● **PROVIDED ENTRIES**:
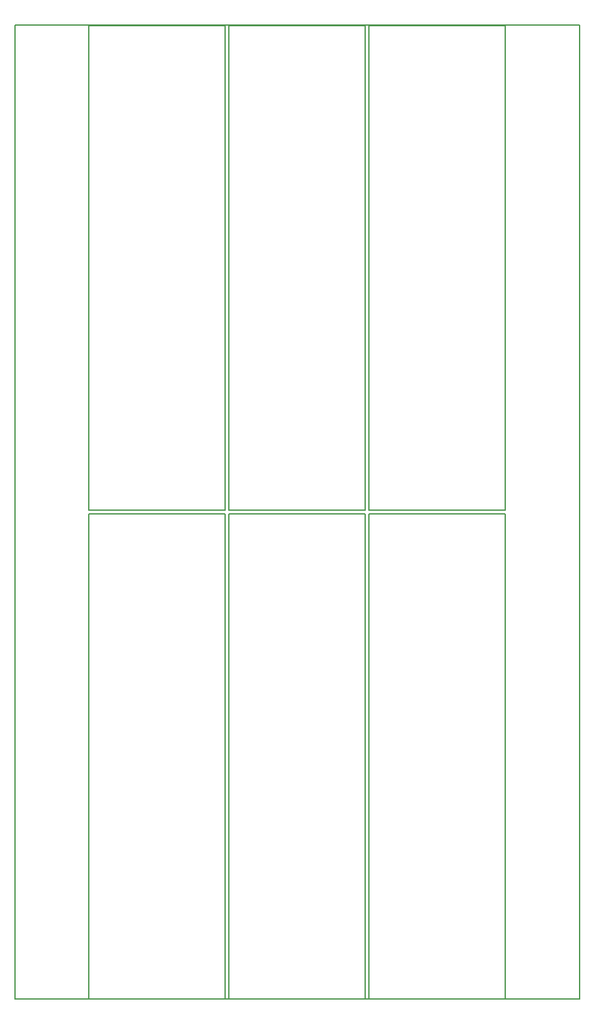
<source format=gko>
G04*
G04 #@! TF.GenerationSoftware,Altium Limited,Altium Designer,18.1.9 (240)*
G04*
G04 Layer_Color=16711935*
%FSAX25Y25*%
%MOIN*%
G70*
G01*
G75*
%ADD43C,0.00787*%
D43*
X0243500Y0617500D02*
X0243500Y0099000D01*
X0243500Y0617500D02*
X0544500D01*
X0544500Y0099000D01*
X0243500D02*
X0544500D01*
X0306908Y0357181D02*
X0355598D01*
Y0099000D02*
Y0357181D01*
X0283000Y0099000D02*
Y0357181D01*
X0306908D01*
X0283000Y0099000D02*
X0355598D01*
X0381475Y0357181D02*
X0430165D01*
Y0099000D02*
Y0357181D01*
X0357567Y0099000D02*
Y0357181D01*
X0381475D01*
X0357567Y0099000D02*
X0430165D01*
X0456042Y0357181D02*
X0504732D01*
Y0099000D02*
Y0357181D01*
X0432134Y0099000D02*
Y0357181D01*
X0456042D01*
X0432134Y0099000D02*
X0504732D01*
X0306908Y0617330D02*
X0355598D01*
Y0359149D02*
Y0617330D01*
X0283000Y0359149D02*
Y0617330D01*
X0306908D01*
X0283000Y0359149D02*
X0355598D01*
X0381475Y0617330D02*
X0430165D01*
Y0359149D02*
Y0617330D01*
X0357567Y0359149D02*
Y0617330D01*
X0381475D01*
X0357567Y0359149D02*
X0430165D01*
X0456042Y0617330D02*
X0504732D01*
Y0359149D02*
Y0617330D01*
X0432134Y0359149D02*
Y0617330D01*
X0456042D01*
X0432134Y0359149D02*
X0504732D01*
M02*

</source>
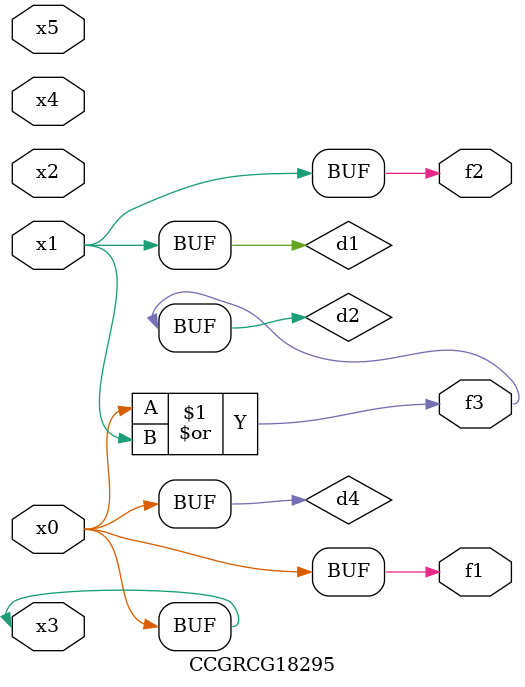
<source format=v>
module CCGRCG18295(
	input x0, x1, x2, x3, x4, x5,
	output f1, f2, f3
);

	wire d1, d2, d3, d4;

	and (d1, x1);
	or (d2, x0, x1);
	nand (d3, x0, x5);
	buf (d4, x0, x3);
	assign f1 = d4;
	assign f2 = d1;
	assign f3 = d2;
endmodule

</source>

● **EXERCISE DESCRIPTION**:
Your task is to count the lines of the records that contain "source". Answer with only that number.

● **WRITTEN SOLUTION**:
4